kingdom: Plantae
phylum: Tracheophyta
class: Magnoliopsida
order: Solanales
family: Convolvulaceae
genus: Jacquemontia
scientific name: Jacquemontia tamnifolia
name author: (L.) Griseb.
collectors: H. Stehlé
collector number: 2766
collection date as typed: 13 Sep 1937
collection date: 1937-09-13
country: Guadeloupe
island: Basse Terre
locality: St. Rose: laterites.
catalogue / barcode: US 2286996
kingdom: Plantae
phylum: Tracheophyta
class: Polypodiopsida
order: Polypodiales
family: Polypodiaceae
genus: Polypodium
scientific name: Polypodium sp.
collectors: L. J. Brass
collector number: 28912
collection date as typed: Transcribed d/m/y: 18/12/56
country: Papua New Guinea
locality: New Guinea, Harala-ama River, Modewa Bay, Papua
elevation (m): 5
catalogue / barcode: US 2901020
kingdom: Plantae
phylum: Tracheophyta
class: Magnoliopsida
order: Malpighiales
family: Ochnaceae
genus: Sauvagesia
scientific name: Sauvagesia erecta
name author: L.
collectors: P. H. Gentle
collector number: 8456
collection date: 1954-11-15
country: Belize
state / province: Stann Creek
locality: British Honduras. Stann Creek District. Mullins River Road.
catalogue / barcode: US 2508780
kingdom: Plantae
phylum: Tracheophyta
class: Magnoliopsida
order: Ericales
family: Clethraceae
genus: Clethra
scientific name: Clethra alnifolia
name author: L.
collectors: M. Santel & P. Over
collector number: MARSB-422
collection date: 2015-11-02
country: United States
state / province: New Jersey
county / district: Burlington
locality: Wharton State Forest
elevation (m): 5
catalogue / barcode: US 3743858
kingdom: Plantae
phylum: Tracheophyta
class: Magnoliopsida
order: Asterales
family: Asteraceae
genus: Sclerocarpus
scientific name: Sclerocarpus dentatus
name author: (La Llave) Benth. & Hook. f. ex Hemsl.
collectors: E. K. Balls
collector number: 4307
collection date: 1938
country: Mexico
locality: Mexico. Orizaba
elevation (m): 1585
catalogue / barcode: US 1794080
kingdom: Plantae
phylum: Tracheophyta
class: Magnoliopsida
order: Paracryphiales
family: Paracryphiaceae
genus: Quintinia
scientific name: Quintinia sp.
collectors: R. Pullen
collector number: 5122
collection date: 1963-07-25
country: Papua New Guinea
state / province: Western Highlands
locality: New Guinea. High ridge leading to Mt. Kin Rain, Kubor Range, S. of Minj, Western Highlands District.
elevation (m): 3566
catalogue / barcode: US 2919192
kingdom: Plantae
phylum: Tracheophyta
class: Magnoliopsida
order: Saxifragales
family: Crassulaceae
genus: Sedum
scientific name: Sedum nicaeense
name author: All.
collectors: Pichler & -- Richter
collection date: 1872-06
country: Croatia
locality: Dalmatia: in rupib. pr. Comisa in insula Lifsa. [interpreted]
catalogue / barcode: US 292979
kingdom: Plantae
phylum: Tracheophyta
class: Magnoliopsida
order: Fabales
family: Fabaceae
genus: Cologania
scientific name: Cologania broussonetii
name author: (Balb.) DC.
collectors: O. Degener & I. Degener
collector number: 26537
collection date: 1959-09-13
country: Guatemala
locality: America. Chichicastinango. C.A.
----
● **EXERCISE TASK**
Swap "locality" for "site" in the lines starting at the one containing "name author: (Balb.) DC." and ending at the last line, and write out only those lines with nothing else changed.

● **THE RESPONSE**
name author: (Balb.) DC.
collectors: O. Degener & I. Degener
collector number: 26537
collection date: 1959-09-13
country: Guatemala
site: America. Chichicastinango. C.A.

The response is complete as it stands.